Methods: A decision-tree model was developed from a US payer perspective to capture the clinical events observed in registration trials, and to project potential longer-term complications resulting from a major bleed or thromboembolic event in the scenario analyses. Treatment costs were taken from publicly available data sources; avatrombopag and lusutrombopag estimates were calculated from the US prescribing information and Phase 3 study data. The interventions were evaluated in the overall trial population, patients with platelet counts <50,000/mL, and in subpopulations with higher (>40,000/mL to <50,000/mL) and lower (<40,000/mL) Baseline platelet counts. The primary metric for this economic analysis was the per-person total cost, the cost of prophylactic platelet transfusions required, and the incremental cost per prophylactic platelet transfusion avoided.

Results: In the overall population, avatrombopag reduced the need for platelet transfusions and produced cost-savings per person compared to Intended Platelet Transfusion (80% fewer prophylactic platelet transfusions), resulting in a relative cost savings of $4,250. The cost for lusutrombopag (15% more platelet transfusions) relative to avatrombopag was $5,819 higher than the cost of avatrombopag. Similar results were seen in both the higher and lower platelet count subgroups.

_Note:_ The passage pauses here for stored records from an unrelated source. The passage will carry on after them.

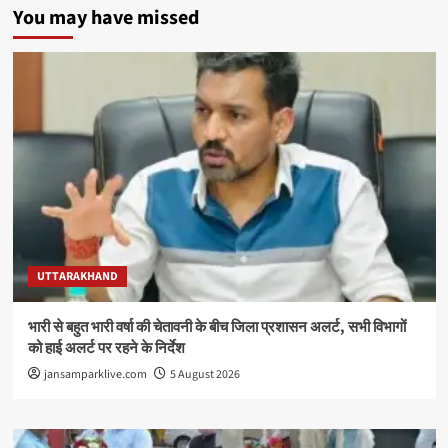
You may have missed
UTTARAKHAND
भारी से बहुत भारी वर्षा की चेतावनी के बीच जिला प्रशासन अलर्ट, सभी विभागों
को हाई अलर्ट पर रहने के निर्देश
jansamparklive.com
5 August 2026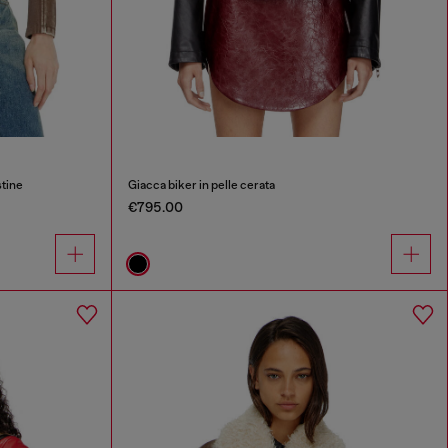
stine
Giacca biker in pelle cerata
€795.00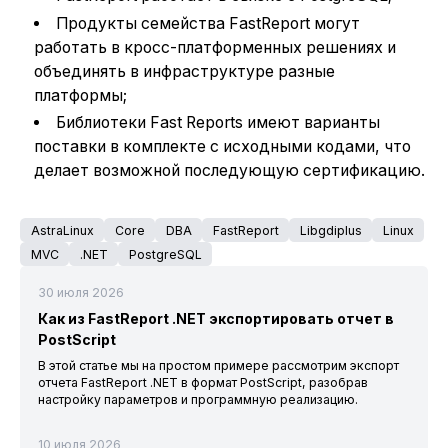
Продукты семейства FastReport могут
работать в кросс-платформенных решениях и
объединять в инфраструктуре разные
платформы;
Библиотеки Fast Reports имеют варианты
поставки в комплекте с исходными кодами, что
делает возможной последующую сертификацию.
AstraLinux
Core
DBA
FastReport
Libgdiplus
Linux
MVC
.NET
PostgreSQL
30 июля 2026
Как из FastReport .NET экспортировать отчет в
PostScript
В этой статье мы на простом примере рассмотрим экспорт
отчета FastReport .NET в формат PostScript, разобрав
настройку параметров и программную реализацию.
10 июля 2026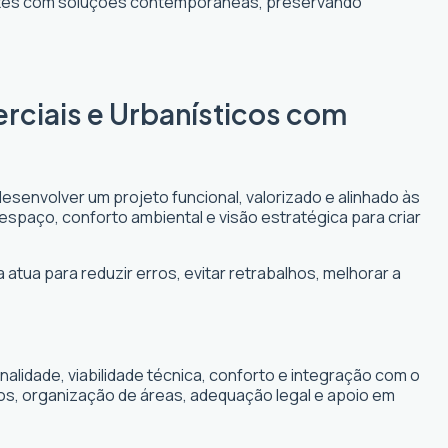
entes com soluções contemporâneas, preservando
erciais e Urbanísticos com
desenvolver um projeto funcional, valorizado e alinhado às
 espaço, conforto ambiental e visão estratégica para criar
 atua para reduzir erros, evitar retrabalhos, melhorar a
lidade, viabilidade técnica, conforto e integração com o
cos, organização de áreas, adequação legal e apoio em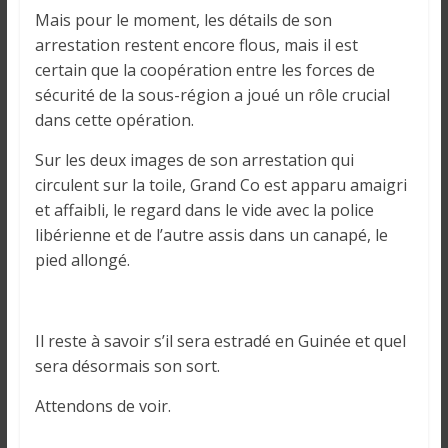
o
Mais pour le moment, les détails de son
n
arrestation restent encore flous, mais il est
s
certain que la coopération entre les forces de
G
sécurité de la sous-région a joué un rôle crucial
é
dans cette opération.
n
é
Sur les deux images de son arrestation qui
r
circulent sur la toile, Grand Co est apparu amaigri
a
et affaibli, le regard dans le vide avec la police
l
libérienne et de l’autre assis dans un canapé, le
e
pied allongé.
s
s
u
r
Il reste à savoir s’il sera estradé en Guinée et quel
l
sera désormais son sort.
a
Attendons de voir.
G
u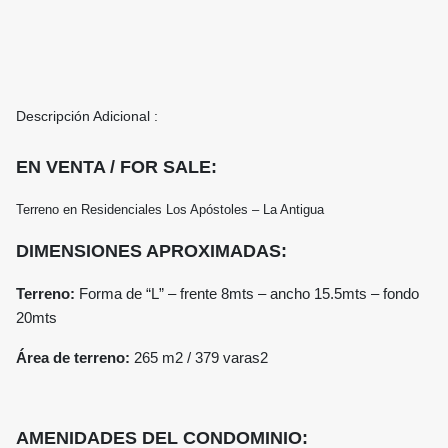
Descripción Adicional :
EN VENTA / FOR SALE:
Terreno en Residenciales Los Apóstoles – La Antigua
DIMENSIONES APROXIMADAS:
Terreno:
Forma de “L” – frente 8mts – ancho 15.5mts – fondo
20mts
Área de terreno:
265 m2 /
379 varas2
AMENIDADES DEL CONDOMINIO: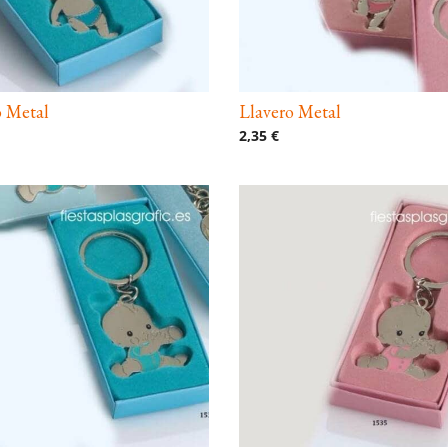
o Metal
Llavero Metal
2,35 €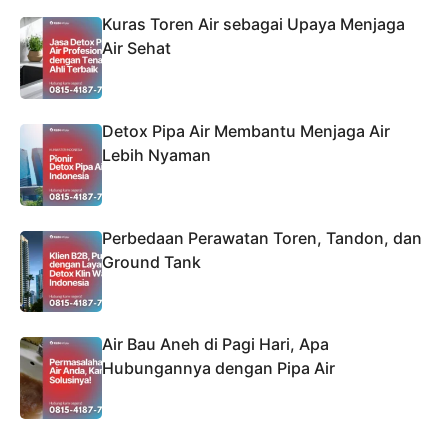
Kuras Toren Air sebagai Upaya Menjaga
Air Sehat
Detox Pipa Air Membantu Menjaga Air
Lebih Nyaman
Perbedaan Perawatan Toren, Tandon, dan
Ground Tank
Air Bau Aneh di Pagi Hari, Apa
Hubungannya dengan Pipa Air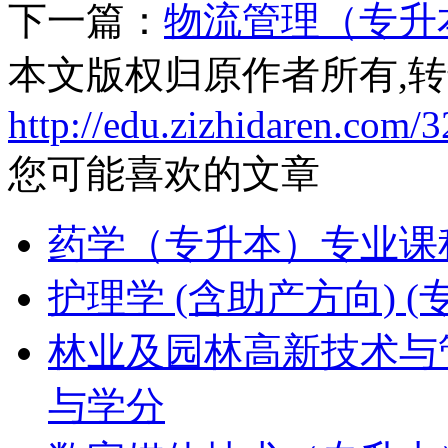
下一篇：
物流管理（专升
本文版权归原作者所有,
http://edu.zizhidaren.com/
您可能喜欢的文章
药学（专升本）专业课
护理学 (含助产方向)
林业及园林高新技术与
与学分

The one-way and probabilistic sensitivity analyses showed that the use of avatrombopag remained cost-saving over a wide range of changes in input variables, with the incremental cost-effectiveness ratio falling into quadrant IV (decreased costs while prophylactic platelet transfusions were avoided).

Conclusions: From the cost-effectiveness standpoint, the use of avatrombopag is a practical strategy compared with the cost of both platelet transfusion and lusutrombopag, as it saves costs and reduces the need for prophylactic platelet transfusions.